Writes a reader who calls herself lawlizard. The email continues:
I was sad to see that you ended comments, but having had some time to think about it, I would offer the following. I think the comment section had become less of a café to offer freewheeling conversation and thoughtful opinions and was more like a bar.
For the regulars, everybody knows their name, but they also had gotten boring. I could read your post and often it would spark interesting ideas and then read the comments and too often they were just rehashing the same opinion, but tied to the latest topic.
Oh look, there’s the guy who thinks all women are ninnies; there’s the guy who thinks everyone should move to Nevada from California; there’s the guy who hates Trump; there’s the guy who loves Trump; there’s the guy who think America is collapsing; there’s the communist who think they are all uni-party.
And there’s the incessant need to convince you that you, the hostess, the blogress, the free speech advocate needs to think just like them or you are not worthy, needs to find the same things interesting, needs to be on their team. And then every once in a while, some drunk shows up and has to be shown to the door and it’s your job, not theirs. They sit there and rile someone up for fun, because you have to clean up the mess.
Why couldn’t they just appreciate you for who you are instead of trying to turn you into another mindless drone? Why couldn’t they take twenty minutes to engage with the ideas and say something interesting instead of reflexively spitting out the same opinion they had yesterday?
Sometimes I had something interesting to say 2 or 3 days later and it was too late to say it. I did get a lot out of the comments, so I don't want to knock them too hard. It is very hard to be consistently interesting and surprising and deep.
Then the AI Big Tech people start hassling you to parse every single word and moderate them. Any appreciation for that, no, no no. They decided this is your job, not that you are the artist entertaining them daily for free with amazing content. And their excuses are weak-she should have hired an administrator, she should have changed her tech platform, she should allow co-bloggers — elevate the commenters to your status.
# # # # #
▶ Exercise directions
Copy the reader's email about the closed comment section word for word, between "Writes a reader" and "like a bar.", inclusive.

▶ Records
# # # # #
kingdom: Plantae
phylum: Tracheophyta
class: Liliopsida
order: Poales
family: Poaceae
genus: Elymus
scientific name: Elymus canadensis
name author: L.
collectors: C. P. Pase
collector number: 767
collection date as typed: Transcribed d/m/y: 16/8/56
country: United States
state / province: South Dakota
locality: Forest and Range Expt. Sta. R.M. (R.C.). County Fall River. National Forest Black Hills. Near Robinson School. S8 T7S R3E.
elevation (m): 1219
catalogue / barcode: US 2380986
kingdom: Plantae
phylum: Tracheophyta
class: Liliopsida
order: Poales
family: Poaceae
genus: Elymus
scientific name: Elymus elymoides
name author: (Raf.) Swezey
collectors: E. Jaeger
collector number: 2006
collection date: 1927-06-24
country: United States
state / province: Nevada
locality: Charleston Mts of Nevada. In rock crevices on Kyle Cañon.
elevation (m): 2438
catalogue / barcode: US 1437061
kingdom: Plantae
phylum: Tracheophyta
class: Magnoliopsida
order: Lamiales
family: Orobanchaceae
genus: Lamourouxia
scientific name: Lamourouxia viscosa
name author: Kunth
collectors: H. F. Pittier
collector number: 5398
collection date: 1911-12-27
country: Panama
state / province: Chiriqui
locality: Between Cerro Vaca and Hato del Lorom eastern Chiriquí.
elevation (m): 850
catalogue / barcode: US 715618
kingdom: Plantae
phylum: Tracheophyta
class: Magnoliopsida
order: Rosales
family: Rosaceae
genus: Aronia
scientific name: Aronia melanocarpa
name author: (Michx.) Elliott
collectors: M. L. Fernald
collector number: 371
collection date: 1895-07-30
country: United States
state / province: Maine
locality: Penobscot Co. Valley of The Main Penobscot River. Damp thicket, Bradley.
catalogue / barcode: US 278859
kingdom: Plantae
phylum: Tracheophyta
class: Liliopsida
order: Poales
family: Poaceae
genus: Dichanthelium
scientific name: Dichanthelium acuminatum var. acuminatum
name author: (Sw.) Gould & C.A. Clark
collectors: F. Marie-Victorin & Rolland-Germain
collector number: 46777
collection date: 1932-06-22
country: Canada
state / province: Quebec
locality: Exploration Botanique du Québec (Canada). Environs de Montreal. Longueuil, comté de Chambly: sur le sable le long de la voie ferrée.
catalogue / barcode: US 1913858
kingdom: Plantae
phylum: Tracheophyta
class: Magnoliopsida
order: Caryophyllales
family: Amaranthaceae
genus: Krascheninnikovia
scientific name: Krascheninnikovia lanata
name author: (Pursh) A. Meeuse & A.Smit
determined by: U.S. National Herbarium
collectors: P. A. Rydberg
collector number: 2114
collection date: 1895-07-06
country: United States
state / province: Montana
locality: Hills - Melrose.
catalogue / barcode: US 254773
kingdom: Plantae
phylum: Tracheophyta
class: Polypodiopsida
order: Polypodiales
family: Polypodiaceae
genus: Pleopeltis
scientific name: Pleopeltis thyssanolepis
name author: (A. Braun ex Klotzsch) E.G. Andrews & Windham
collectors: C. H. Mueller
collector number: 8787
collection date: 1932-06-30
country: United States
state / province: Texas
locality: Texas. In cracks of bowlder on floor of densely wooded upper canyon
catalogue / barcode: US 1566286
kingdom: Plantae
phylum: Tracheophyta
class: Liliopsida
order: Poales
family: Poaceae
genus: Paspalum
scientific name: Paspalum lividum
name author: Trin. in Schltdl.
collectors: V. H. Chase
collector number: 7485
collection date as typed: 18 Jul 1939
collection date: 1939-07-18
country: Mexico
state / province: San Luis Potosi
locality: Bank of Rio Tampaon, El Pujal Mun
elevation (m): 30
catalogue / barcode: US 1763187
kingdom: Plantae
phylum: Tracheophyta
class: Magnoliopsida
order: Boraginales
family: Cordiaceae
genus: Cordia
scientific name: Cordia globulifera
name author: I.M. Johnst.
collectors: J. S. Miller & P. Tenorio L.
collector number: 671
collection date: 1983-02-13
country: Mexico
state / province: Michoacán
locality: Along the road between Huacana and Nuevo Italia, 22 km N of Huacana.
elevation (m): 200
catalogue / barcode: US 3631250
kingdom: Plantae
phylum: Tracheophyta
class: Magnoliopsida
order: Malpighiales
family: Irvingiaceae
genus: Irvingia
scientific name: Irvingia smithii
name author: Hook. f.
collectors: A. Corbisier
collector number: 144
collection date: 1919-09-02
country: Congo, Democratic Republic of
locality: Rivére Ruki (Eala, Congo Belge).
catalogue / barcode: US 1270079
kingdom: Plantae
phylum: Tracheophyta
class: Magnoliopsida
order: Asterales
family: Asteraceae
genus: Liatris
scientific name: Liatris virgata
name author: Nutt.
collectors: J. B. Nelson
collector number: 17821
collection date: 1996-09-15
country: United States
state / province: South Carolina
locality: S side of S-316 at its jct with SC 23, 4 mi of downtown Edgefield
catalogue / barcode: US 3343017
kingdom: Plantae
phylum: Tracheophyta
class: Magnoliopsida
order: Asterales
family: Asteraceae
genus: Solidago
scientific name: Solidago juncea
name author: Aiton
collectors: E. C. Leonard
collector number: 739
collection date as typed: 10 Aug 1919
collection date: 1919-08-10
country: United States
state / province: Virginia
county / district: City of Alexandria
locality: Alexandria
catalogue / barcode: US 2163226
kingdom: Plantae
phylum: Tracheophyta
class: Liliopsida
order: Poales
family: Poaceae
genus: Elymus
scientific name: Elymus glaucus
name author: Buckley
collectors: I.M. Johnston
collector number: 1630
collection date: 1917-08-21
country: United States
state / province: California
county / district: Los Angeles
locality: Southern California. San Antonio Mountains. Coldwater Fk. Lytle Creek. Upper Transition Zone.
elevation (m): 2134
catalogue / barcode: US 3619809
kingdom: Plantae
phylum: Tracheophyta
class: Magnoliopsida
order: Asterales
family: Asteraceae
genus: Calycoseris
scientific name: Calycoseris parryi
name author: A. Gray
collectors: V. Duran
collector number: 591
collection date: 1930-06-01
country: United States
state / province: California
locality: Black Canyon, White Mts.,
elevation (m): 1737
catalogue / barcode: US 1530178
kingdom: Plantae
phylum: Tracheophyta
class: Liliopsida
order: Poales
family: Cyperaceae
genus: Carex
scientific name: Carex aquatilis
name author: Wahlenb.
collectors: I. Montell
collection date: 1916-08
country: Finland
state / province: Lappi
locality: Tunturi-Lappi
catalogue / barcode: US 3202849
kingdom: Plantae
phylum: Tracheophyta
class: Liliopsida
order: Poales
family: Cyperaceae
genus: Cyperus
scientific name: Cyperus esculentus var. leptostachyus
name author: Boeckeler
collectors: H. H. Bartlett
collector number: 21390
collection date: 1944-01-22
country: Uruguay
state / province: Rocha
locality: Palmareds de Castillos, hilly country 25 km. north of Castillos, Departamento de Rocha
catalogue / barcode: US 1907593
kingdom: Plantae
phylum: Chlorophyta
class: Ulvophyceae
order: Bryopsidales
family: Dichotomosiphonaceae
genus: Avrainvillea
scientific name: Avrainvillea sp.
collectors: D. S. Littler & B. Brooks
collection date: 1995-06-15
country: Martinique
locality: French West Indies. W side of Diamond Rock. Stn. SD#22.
# # # # #
▶ Answer for this exercise
Writes a reader who calls herself lawlizard. The email continues:
I was sad to see that you ended comments, but having had some time to think about it, I would offer the following. I think the comment section had become less of a café to offer freewheeling conversation and thoughtful opinions and was more like a bar.